Creating a Baseline Dataset

This document explains the importance of setting up a baseline dataset for monitoring data integrity in production. It provides examples of creating different types of baselines such as static pre-production, static production, and rolling production.

Set up Baseline

To monitor drift or data integrity issues in production data, baseline data is needed to be compared. A baseline dataset is a representative sample of the data you expect to see in production. It represents the ideal data that your model works best on. For this reason, a baseline dataset should be sampled from your model’s training set.

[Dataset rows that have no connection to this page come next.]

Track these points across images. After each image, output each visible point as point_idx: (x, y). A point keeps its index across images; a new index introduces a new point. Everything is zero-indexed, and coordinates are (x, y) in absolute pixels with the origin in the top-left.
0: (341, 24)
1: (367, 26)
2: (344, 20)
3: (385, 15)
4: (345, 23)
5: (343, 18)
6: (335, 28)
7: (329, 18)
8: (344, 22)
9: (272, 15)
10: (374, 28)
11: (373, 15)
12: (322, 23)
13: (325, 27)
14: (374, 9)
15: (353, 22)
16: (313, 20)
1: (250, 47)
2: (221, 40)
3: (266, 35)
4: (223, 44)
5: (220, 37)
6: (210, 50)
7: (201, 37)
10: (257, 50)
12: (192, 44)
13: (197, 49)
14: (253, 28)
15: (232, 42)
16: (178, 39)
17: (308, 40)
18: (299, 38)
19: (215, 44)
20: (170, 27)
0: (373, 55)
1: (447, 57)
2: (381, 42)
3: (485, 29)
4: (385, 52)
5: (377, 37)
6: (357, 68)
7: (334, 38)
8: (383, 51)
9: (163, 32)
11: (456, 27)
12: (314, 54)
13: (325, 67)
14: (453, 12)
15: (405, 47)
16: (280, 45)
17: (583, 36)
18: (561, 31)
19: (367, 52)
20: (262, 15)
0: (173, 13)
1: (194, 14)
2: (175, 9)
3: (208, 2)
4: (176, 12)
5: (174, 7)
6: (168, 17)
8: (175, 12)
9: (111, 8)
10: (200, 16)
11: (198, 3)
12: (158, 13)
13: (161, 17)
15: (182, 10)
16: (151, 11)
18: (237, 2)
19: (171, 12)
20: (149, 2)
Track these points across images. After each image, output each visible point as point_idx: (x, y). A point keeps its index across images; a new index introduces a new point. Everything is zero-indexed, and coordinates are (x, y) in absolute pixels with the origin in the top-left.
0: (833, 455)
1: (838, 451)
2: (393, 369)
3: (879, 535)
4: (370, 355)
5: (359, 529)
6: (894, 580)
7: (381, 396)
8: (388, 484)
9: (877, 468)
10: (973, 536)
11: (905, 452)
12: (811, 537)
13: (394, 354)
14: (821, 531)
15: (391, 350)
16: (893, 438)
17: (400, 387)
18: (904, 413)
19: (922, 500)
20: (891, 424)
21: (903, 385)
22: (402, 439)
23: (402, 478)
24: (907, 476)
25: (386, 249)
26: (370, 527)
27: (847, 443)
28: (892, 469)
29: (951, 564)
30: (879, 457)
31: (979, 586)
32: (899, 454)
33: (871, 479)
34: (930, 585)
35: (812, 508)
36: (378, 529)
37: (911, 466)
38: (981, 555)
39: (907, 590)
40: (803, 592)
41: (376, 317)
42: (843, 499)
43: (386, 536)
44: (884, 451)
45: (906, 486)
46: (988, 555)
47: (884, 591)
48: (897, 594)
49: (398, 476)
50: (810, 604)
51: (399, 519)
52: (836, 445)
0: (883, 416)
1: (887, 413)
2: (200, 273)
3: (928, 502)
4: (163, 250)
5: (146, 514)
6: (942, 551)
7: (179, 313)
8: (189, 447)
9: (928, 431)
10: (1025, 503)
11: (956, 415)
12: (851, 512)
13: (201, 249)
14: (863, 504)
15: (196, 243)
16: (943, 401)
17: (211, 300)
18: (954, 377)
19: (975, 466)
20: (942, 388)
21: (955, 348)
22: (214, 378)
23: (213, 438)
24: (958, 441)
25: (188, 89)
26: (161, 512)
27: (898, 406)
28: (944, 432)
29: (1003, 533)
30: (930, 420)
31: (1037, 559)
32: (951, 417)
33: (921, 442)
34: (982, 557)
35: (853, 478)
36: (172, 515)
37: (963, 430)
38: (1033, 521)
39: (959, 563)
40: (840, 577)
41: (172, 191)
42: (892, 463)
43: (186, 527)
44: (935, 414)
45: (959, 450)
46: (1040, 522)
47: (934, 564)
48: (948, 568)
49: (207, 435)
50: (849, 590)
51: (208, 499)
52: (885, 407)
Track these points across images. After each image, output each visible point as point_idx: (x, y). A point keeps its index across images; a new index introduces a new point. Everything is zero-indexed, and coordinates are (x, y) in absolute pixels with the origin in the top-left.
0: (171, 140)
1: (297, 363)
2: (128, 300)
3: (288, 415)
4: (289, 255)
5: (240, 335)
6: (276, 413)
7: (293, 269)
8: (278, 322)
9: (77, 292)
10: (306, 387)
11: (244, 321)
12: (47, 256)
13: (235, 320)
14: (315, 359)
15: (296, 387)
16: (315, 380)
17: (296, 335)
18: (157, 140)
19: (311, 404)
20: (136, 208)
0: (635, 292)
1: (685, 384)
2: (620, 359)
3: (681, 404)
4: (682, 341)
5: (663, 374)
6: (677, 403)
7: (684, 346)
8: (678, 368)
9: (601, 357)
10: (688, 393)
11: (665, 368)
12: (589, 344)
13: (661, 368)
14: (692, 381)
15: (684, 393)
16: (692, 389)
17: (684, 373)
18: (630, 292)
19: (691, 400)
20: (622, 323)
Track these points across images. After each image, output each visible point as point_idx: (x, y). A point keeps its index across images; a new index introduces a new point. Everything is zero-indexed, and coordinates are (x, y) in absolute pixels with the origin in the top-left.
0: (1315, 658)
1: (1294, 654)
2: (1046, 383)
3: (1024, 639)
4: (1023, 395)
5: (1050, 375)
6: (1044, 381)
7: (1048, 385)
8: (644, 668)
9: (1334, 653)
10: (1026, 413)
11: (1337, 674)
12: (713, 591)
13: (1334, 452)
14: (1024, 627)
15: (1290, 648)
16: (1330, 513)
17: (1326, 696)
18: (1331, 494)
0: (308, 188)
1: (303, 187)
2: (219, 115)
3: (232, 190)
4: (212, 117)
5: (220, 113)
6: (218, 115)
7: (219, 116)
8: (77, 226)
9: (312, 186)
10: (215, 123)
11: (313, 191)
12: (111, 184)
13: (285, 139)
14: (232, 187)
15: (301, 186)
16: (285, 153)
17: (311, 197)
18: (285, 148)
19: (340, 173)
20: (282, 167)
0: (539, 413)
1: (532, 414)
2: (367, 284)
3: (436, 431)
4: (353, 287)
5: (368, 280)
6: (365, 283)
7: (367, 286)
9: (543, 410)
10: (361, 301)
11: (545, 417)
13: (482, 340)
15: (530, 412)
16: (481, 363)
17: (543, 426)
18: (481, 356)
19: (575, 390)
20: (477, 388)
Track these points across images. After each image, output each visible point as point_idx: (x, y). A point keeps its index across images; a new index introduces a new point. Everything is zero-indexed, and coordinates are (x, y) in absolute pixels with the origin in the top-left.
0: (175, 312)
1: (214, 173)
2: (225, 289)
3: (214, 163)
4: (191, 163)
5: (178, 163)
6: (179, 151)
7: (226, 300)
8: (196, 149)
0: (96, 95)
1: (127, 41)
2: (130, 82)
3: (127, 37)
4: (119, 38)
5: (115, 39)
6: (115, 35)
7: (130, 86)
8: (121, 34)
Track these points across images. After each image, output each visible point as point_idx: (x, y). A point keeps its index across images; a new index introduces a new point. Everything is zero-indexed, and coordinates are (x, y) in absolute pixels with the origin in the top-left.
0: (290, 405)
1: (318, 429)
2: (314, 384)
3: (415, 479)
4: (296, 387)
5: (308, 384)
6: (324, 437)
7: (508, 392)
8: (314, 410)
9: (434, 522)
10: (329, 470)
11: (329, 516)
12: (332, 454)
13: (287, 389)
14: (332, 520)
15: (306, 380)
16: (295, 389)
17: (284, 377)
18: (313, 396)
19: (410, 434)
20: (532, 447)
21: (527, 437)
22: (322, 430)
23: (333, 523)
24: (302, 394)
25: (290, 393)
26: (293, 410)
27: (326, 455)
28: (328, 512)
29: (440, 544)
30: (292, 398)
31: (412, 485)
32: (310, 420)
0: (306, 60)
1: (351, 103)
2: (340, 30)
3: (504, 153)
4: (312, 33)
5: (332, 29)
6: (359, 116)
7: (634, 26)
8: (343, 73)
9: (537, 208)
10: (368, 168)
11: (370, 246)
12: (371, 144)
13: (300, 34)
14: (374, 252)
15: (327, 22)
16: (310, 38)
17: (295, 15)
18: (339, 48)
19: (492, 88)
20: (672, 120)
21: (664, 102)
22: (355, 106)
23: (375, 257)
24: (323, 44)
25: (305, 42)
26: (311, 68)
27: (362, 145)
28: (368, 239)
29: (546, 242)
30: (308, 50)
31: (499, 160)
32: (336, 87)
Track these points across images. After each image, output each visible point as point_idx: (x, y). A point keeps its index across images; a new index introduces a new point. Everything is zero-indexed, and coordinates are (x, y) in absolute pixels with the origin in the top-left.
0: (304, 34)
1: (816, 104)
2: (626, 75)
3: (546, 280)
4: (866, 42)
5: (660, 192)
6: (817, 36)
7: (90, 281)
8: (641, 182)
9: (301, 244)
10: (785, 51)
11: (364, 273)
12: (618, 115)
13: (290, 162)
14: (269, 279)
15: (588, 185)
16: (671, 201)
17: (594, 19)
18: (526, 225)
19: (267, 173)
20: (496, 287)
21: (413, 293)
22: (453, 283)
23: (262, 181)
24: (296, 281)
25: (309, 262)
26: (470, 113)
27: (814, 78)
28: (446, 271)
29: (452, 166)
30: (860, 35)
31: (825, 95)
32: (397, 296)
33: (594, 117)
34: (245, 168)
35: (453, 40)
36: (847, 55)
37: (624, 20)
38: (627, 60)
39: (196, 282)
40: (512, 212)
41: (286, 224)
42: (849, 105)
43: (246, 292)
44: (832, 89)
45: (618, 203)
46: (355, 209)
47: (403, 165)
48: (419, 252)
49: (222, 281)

A few things to keep in mind when designing a baseline dataset:

  • It’s important to include enough data to ensure you have a representative sample of the training set.
  • You may want to consider including extreme values (min/max) of each column in your training set so you can properly monitor range violations in production data. However, if you choose not to, you can manually specify these ranges before uploading, see customizing your dataset schema.

Baseline Type: Static pre-production

dataset = next(fdl.Dataset.list(model_id=model.id))

static_pre_prod_baseline = fdl.Baseline(
    name='static_preprod_1',
    model_id=model.id,
    environment=fdl.EnvType.PRE_PRODUCTION,
    type_=fdl.BaselineType.STATIC,
    dataset_id=dataset.id,
)
static_pre_prod_baseline.create()

print(f'Static pre-production baseline created with id - {static_pre_prod_baseline.id}')

Baseline Type: Static Production

static_prod_baseline = fdl.Baseline(
    name='static_prod_1',
    model_id=model.id,
    environment=fdl.EnvType.PRODUCTION,
    type_=fdl.BaselineType.STATIC,
    start_time=(datetime.now() - timedelta(days=0.5)).timestamp(),
    end_time=(datetime.now() - timedelta(days=0.25)).timestamp(),
)
static_prod_baseline.create()

print(f'Static production baseline created with id - {static_prod_baseline.id}')

Baseline Type: Rolling Production

rolling_prod_baseline = fdl.Baseline(
    name='rolling_prod_1',
    model_id=model.id,
    environment=fdl.EnvType.PRODUCTION,
    type_=fdl.BaselineType.ROLLING,
    window_bin_size=fdl.WindowBinSize.WEEK,
    offset_delta=4,
)
rolling_prod_baseline.create()

print(f'Rolling production baseline created with id - {rolling_prod_baseline.id}')

List baselines

for x in fdl.Baseline.list(model_id=model.id):
    print(f'Dataset: {x.id} - {x.name}')